## TASK DESCRIPTION
Add -108 to each value in every keypoint triple (x, y, and depth) from the line containing "left shoulder: (859, 280, 12)" through the end of the listing, and write out all of those lines with the other text unchanged, including the person boxes. Leave the pictures out.

## INPUT RECORDS
----

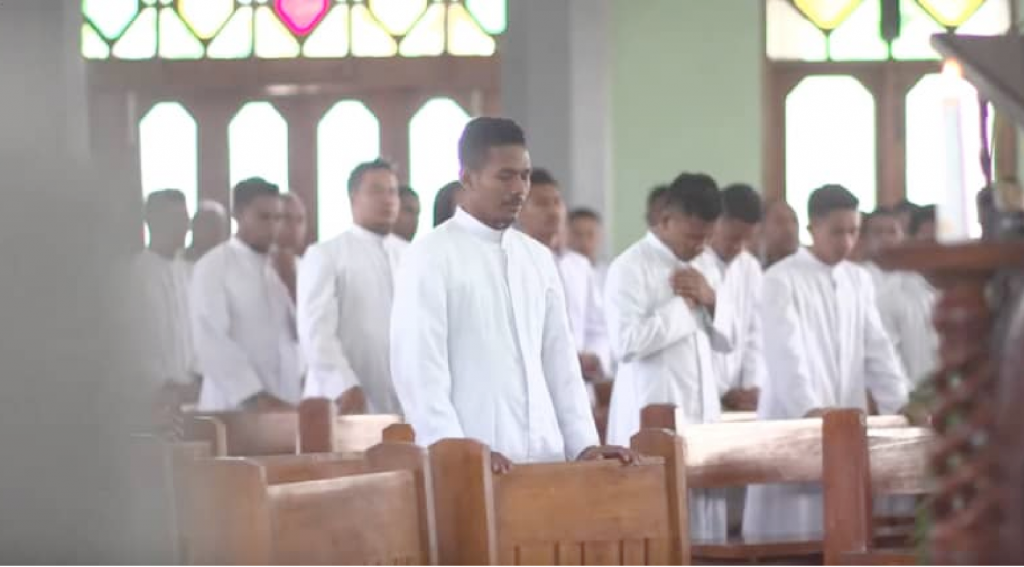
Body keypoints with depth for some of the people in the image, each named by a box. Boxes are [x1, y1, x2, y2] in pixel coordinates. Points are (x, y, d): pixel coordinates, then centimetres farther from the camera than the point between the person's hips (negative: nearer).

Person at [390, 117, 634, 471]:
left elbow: (560, 360, 16)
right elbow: (417, 368, -9)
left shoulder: (538, 258, 15)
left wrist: (584, 443, 6)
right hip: (472, 462, -5)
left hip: (545, 455, 5)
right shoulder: (430, 256, -3)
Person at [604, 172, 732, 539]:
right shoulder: (630, 267, -8)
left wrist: (710, 301, -1)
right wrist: (681, 305, -11)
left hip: (703, 414, 7)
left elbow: (726, 340, 18)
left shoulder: (701, 267, 15)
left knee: (706, 531, 6)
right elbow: (626, 343, -19)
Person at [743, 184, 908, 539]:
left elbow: (876, 348, 11)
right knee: (791, 532, -6)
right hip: (792, 426, -5)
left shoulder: (859, 280, 12)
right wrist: (811, 410, -29)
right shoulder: (781, 280, -6)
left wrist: (901, 404, -2)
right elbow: (786, 353, -16)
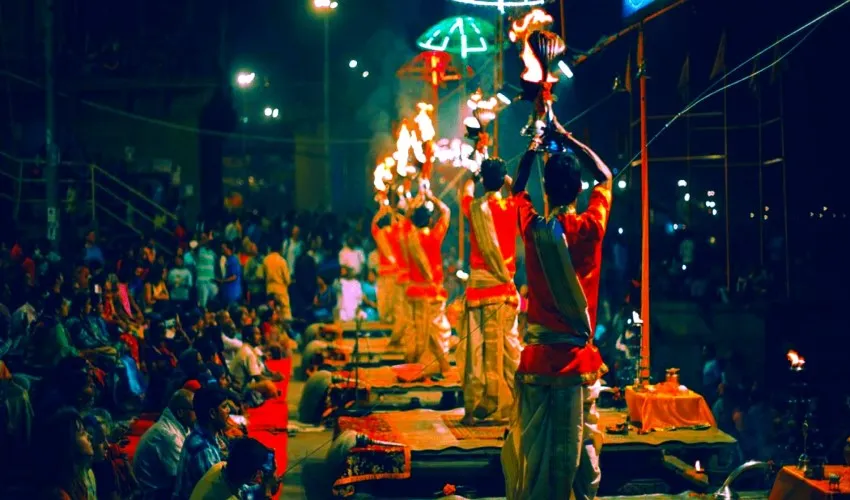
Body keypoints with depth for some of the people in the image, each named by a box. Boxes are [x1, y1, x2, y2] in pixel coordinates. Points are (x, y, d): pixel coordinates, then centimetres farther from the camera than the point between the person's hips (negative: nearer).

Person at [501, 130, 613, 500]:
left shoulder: (532, 228, -4)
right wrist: (570, 141, 20)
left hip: (538, 358, 1)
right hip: (579, 358, -1)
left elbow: (517, 190, 20)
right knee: (581, 445, 4)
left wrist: (532, 150, 27)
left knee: (532, 446, 5)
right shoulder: (590, 227, -6)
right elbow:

----

## WRITTEN RESPONSE
left shoulder: (751, 172, -96)
right wrist: (703, 302, -137)
right shoulder: (673, 172, -114)
left wrist: (793, 296, -110)
right elbow: (678, 245, -124)
Body keypoints with depth for some of the people in the image, each named by a box. Boxes are [x1, y1, x2, y2] in pixel coordinates. Points are (x, y, d): pixel coordinates, then centimetres farther from the camera than the point between the person's hips (negative: nearer).

Person at [501, 130, 613, 500]:
left shoulder: (424, 120, -112)
right wrist: (462, 33, -88)
left hip: (430, 250, -107)
right hip: (471, 250, -109)
left elbow: (409, 82, -88)
right knee: (473, 337, -104)
left wrist: (424, 42, -81)
left knee: (424, 338, -103)
right shoulder: (482, 119, -114)
right elbow:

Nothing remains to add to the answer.